-------- DOCUMENT EXCERPT --------

JOHN GILMOUR M.A., V.M.H.
KENNETH MELLANBY C.B.E.
PHOTOGRAPHIC EDITOR:
ERIC HOSKING F.R.P.S.
The aim of this series is to interest the general reader in the wild life of Britain by recapturing the inquiring spirit of the old naturalists. The Editors believe that the natural pride of the British public in the native fauna and flora, to which must be added concern for their conservation, is best fostered by maintaining a high standard of accuracy combined with clarity of exposition in presenting the results of modern scientific research.
Table of Contents
CHAPTER 1 INTRODUCTION
CHAPTER 2 STRUCTURE
CHAPTER 3 CLIMATE
CHAPTER 4 SOILS
CHAPTER 5 MOUNTAIN VEGETATION
CHAPTER 6 THE LOWER GRASSLANDS
CHAPTER 7 WOODLANDS
CHAPTER 8 MOORLANDS AND BOGS
CHAPTER 9 VEGETATION AND HABITAT
CHAPTER 10 ECOLOGICAL HISTORY
CHAPTER 11 UPLAND ANIMALS—THE INVERTEBRATES
CHAPTER 12 THE LARGER MAMMALS AND BIRDS
CHAPTER 13 ANIMAL COMMUNITIES AND THEIR HISTORY
CHAPTER 14 THE FUTURE—CONSERVATION AND UTILISATION
CHAPTER 15 THE NATURE CONSERVANCY
THERE are really two Britains—two different countries, their boundary a line that strikes diagonally across England from Yorkshire to Devon. To the north and west of this line is the region of mountains and old rocks; to its south and east the newer, fertile land of the plains. These regions differ vastly in their climate, rocks, soils, scenery, plants, animals—and men.

-------- SOURCE DATA --------

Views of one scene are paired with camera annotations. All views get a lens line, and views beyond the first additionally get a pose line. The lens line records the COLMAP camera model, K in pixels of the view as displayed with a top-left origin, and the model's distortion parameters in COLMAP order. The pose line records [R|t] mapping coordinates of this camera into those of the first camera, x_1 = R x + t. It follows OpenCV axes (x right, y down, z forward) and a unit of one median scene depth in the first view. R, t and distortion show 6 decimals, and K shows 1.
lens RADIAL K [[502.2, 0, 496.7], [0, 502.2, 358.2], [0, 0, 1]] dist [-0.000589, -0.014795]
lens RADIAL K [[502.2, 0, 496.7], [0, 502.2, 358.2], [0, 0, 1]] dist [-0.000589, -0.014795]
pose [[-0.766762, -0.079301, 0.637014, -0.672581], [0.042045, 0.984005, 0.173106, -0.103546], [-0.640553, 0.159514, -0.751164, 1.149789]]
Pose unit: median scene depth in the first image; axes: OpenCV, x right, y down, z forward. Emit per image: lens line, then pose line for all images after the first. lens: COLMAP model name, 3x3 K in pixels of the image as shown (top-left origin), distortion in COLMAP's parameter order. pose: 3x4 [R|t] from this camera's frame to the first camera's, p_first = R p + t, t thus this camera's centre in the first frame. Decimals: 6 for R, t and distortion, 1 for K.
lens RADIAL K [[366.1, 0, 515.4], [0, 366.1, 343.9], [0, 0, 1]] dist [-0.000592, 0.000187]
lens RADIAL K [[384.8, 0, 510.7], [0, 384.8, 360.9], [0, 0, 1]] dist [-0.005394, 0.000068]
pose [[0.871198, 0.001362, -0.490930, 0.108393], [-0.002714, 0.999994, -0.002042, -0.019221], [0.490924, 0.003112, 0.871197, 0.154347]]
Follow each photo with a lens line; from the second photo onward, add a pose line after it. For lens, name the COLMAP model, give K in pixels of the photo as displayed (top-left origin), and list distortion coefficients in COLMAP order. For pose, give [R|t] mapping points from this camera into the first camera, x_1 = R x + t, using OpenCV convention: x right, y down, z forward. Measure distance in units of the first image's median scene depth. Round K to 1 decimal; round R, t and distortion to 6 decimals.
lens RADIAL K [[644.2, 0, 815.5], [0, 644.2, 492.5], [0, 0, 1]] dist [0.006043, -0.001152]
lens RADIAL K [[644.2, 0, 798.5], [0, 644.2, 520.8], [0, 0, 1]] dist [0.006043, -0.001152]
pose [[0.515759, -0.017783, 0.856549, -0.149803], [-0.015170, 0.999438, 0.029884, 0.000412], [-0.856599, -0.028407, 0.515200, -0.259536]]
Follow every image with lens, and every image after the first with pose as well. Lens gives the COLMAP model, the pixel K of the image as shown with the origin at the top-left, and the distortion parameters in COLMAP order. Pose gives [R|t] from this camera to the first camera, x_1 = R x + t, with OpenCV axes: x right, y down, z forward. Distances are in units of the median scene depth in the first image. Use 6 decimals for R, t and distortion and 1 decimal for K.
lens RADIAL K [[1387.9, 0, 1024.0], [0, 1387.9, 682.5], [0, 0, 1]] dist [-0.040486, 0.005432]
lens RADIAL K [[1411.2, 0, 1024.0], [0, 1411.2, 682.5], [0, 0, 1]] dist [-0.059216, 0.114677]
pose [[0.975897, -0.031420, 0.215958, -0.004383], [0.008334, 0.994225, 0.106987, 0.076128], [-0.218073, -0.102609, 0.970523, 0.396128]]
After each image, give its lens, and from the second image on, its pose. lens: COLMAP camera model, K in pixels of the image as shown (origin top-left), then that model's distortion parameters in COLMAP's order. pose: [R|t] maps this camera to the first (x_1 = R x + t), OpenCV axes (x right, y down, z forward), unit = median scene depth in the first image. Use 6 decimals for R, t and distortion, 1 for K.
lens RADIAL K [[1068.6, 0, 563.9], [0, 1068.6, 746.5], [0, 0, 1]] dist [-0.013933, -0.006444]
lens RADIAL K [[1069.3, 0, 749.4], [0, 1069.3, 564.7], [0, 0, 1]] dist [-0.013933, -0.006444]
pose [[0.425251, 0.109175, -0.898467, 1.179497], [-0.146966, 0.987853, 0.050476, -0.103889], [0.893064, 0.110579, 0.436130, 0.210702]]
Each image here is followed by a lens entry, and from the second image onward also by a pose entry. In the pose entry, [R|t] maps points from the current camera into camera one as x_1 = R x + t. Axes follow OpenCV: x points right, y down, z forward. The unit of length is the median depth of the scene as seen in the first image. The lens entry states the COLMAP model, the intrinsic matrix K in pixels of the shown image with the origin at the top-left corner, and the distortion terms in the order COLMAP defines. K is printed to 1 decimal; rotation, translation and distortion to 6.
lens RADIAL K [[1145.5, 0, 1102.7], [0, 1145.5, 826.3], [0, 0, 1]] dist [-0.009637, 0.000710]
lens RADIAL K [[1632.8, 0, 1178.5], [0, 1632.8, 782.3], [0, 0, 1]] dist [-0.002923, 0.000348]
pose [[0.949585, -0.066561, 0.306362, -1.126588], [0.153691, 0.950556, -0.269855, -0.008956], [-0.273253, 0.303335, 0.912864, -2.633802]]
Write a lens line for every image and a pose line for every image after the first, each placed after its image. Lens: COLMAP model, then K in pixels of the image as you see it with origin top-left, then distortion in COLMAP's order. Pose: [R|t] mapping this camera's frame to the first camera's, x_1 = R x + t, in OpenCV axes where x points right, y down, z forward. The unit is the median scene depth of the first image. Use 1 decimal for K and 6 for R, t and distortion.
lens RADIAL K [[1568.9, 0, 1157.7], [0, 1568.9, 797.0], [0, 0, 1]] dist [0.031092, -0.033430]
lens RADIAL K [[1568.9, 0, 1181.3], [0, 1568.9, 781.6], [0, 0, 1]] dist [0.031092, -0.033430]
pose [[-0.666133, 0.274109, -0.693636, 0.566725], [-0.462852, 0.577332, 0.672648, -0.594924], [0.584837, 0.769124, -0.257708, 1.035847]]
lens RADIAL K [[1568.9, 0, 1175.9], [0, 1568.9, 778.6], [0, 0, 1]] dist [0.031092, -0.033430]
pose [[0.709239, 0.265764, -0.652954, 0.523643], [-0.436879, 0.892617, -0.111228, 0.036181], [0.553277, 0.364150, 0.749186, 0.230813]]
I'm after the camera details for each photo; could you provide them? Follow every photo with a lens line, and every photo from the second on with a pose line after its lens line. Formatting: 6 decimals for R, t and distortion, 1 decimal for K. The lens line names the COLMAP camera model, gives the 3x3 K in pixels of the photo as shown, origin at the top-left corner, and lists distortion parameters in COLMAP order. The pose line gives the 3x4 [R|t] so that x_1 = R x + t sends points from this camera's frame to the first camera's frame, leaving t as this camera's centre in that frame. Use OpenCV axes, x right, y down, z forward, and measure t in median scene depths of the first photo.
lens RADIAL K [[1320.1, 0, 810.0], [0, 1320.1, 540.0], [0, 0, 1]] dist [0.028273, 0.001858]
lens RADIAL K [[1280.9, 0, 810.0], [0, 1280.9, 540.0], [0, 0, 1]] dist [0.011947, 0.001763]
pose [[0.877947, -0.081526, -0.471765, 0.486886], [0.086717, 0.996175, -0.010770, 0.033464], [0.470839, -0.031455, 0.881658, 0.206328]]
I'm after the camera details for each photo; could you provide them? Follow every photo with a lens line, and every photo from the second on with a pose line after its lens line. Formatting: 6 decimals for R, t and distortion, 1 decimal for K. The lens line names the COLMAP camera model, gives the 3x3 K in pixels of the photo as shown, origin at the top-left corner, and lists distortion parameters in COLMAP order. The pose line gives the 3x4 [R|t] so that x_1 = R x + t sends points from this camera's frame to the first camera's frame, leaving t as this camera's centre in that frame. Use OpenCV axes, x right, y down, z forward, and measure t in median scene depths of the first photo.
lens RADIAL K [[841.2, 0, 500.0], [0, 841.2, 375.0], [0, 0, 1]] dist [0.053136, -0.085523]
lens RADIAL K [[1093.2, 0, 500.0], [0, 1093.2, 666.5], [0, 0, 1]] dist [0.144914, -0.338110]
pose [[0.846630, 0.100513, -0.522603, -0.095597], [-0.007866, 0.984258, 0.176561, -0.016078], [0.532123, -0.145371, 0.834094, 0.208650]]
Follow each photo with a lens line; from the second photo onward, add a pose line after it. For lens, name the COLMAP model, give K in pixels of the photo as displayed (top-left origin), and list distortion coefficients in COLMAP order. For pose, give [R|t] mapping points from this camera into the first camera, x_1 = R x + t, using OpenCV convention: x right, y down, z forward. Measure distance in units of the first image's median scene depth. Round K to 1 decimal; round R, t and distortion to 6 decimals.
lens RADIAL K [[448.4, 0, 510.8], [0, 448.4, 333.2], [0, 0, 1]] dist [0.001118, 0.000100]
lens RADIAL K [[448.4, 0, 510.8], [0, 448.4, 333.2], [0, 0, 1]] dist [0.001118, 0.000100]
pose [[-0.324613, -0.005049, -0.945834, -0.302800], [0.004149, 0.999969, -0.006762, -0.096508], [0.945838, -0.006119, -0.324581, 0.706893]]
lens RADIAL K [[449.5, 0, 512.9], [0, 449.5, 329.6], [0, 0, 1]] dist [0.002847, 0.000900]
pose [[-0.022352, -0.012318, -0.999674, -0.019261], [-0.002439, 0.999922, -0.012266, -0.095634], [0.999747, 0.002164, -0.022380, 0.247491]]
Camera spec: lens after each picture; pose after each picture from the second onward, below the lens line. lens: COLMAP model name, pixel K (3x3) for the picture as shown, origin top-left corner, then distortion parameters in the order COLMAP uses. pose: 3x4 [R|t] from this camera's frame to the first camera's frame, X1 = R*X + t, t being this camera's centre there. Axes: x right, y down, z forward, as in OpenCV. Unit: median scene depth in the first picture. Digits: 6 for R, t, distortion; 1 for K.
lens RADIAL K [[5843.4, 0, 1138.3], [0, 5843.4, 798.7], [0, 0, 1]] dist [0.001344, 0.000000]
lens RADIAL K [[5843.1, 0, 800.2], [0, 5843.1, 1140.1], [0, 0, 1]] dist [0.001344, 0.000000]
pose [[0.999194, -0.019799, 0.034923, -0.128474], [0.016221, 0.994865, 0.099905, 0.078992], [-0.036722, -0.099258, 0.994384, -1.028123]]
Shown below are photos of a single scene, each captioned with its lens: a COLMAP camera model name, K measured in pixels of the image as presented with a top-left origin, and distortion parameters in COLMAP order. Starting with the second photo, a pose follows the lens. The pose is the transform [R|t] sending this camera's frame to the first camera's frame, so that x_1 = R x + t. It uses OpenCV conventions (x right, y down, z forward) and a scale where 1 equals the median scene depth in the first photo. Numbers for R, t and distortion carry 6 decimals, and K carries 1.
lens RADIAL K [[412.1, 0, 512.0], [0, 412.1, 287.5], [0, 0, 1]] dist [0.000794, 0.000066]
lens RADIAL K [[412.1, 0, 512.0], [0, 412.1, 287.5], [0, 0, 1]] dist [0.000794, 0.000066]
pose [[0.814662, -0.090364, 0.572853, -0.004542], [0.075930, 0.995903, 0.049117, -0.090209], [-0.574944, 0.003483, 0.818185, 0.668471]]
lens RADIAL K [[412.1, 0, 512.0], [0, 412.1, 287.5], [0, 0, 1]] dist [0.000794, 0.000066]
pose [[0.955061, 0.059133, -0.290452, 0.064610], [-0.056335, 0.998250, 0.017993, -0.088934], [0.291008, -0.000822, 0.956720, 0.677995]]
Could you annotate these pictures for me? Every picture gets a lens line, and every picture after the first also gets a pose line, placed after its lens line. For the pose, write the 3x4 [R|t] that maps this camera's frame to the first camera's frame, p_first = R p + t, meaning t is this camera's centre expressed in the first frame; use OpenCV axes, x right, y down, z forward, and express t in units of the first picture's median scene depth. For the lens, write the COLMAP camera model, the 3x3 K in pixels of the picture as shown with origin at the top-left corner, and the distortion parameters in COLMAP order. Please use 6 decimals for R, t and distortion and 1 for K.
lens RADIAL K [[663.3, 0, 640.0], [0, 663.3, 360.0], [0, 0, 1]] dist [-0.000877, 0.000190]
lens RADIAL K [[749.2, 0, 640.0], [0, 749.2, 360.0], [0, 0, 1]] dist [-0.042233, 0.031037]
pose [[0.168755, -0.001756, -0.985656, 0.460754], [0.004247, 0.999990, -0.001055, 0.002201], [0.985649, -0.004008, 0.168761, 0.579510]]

--------

## [TO DO]
1/ Output the part of the nature book excerpt that starts at "The aim of this" and ends at "modern scientific research.".
2/ In the nature book excerpt, along what line is the boundary between the two Britains drawn?
3/ Resume the nature book excerpt after its final sentence.

## [EXPECTED RESPONSES]
1/
The aim of this series is to interest the general reader in the wild life of Britain by recapturing the inquiring spirit of the old naturalists. The Editors believe that the natural pride of the British public in the native fauna and flora, to which must be added concern for their conservation, is best fostered by maintaining a high standard of accuracy combined with clarity of exposition in presenting the results of modern scientific research.

2/ A line that strikes diagonally across England from Yorkshire to Devon.

3/
It is of the mountains and moorlands that W. H. Pearsall writes. Moorland, mountain-top and upland grazing occupy over a third of the total living-space of the British Isles, and, of all kinds of land, have suffered least interference by man. Mountains and moorlands provide the widest scope for studying natural wild life on land.
In the present volume Professor Pearsall has brought together the results of over thirty years’ work among the high hills, the lakes and the moorlands of northern and western Britain. He is a botanist, but these pages show that animals have appealed to him almost as much as plants, a double interest that is rarer than it should be among naturalists. It is doubtful whether any other author could, single-handed, have presented such a well-balanced picture of the wild life of an area as Professor Pearsall has done in this volume.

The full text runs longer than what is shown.